▶ Task goal
Report how many lines in the data include "down", with the number as the only reply.

(Record excerpts begins)

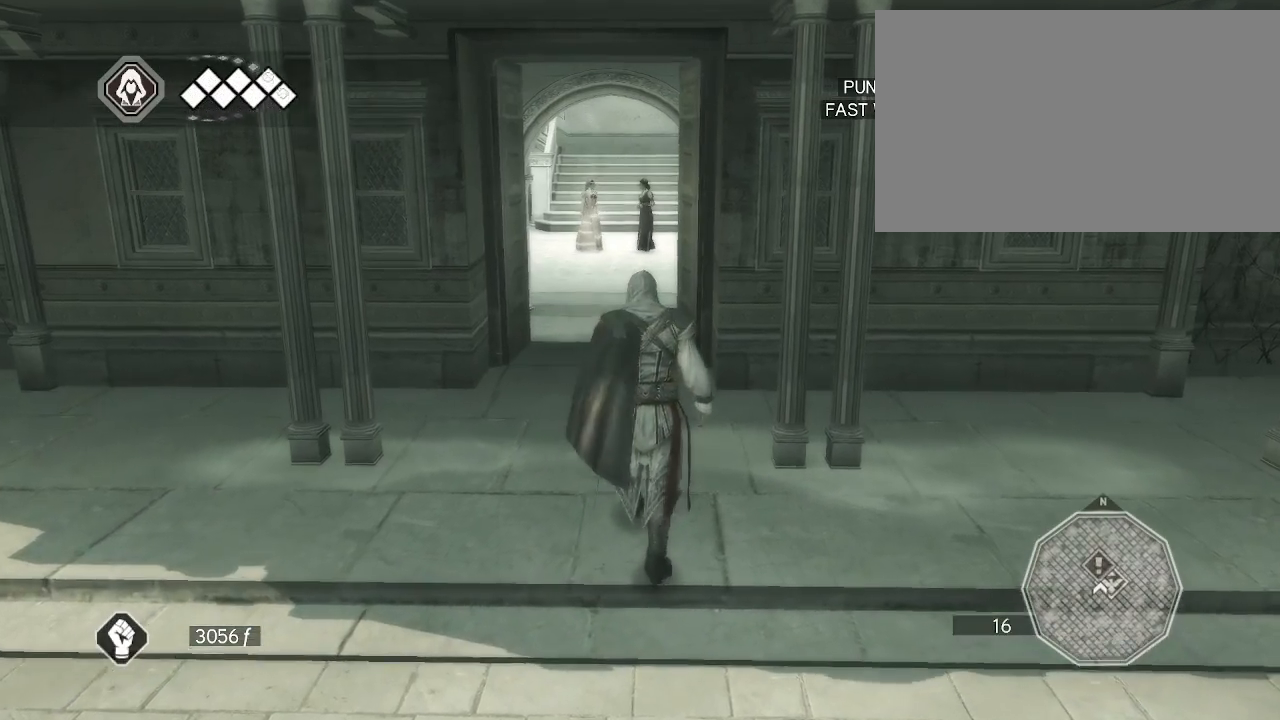
Gameplay with keyboard and mouse; each line is a JSON object with the keys and mouse buttons held at the frame after it. "events" lists presses ("down") and releases ("up") of "1", "2", "3", "4", "5", "a", "alt", "c", "caps_lock", "ctrl", "d", "e", "f", "g", "q", "r", "s", "shift", "space", "t", "tab", "v", "w", "x", "z", "mouse_left", "mouse_wheel" and "mouse_right" between this image and that frame as [ms after this image, input, new state], when the widget could be followed in between. "mouse_left", "mouse_wheel", "mouse_right" = the "left", "wheel", "right" buttons of the "mouse" list. No other keys are recorded. "wheel" means that the mouse wheel is clicked or scrolled. Not read: mouse_move.
{"keys": [], "mouse": ["right"], "events": [[33, "mouse_right", "down"]]}
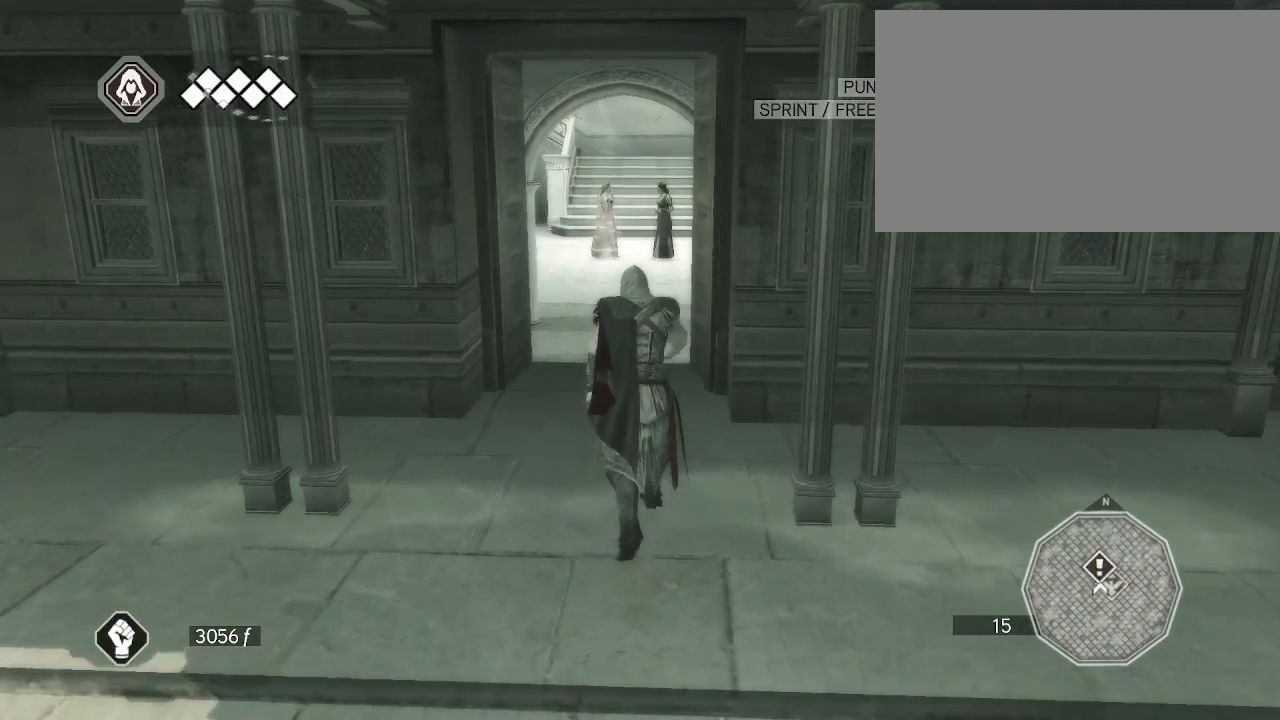
{"keys": [], "mouse": ["right"], "events": []}
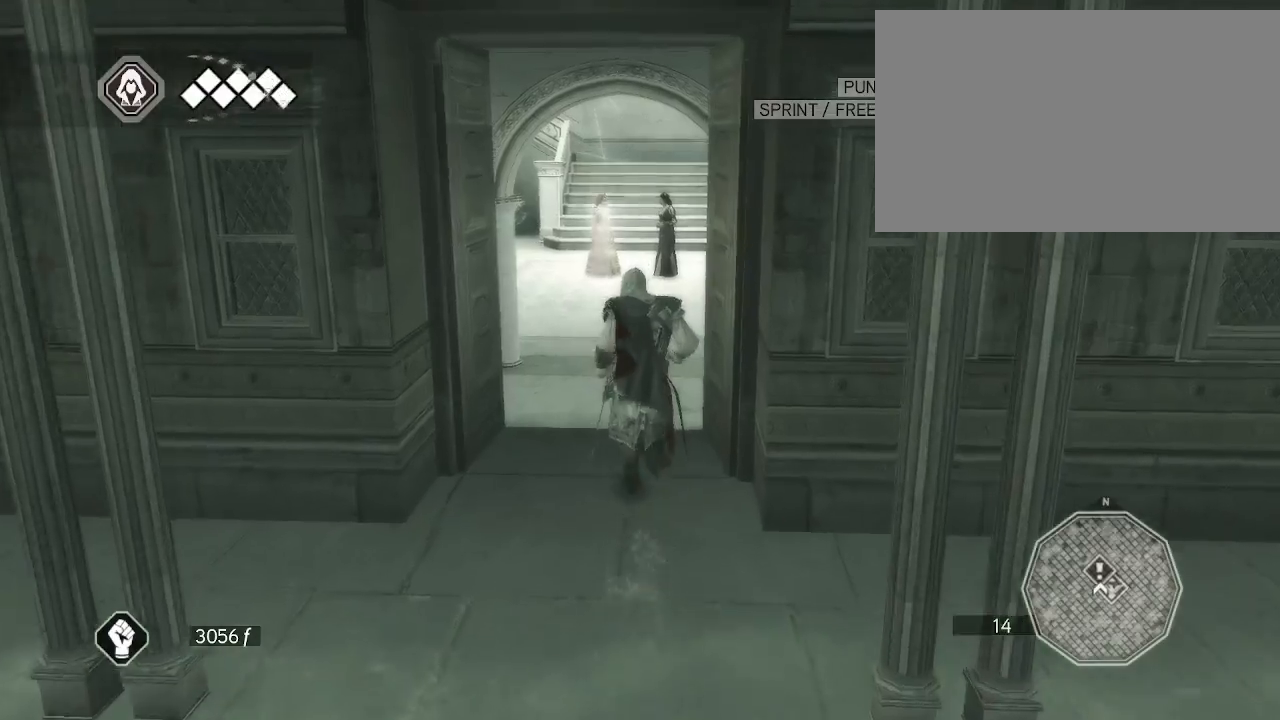
{"keys": [], "mouse": ["right"], "events": []}
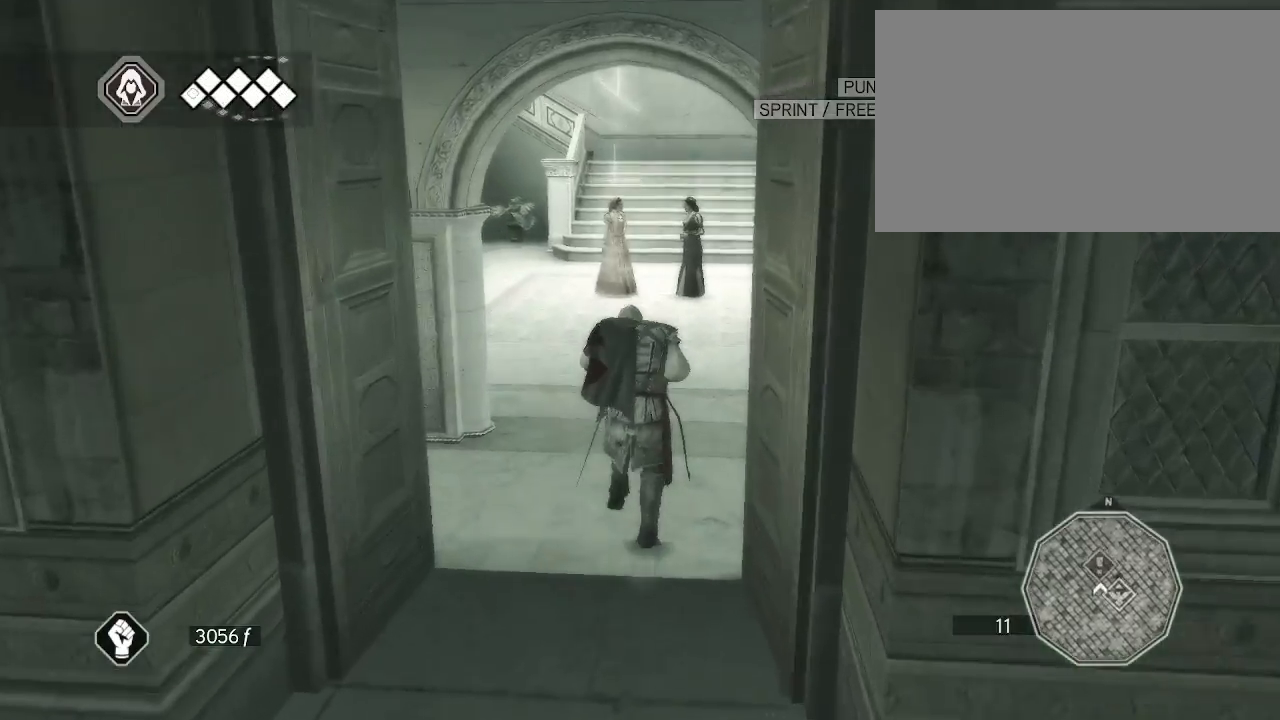
{"keys": [], "mouse": ["right"], "events": []}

(Record excerpts ends)

▶ Finished exercise
2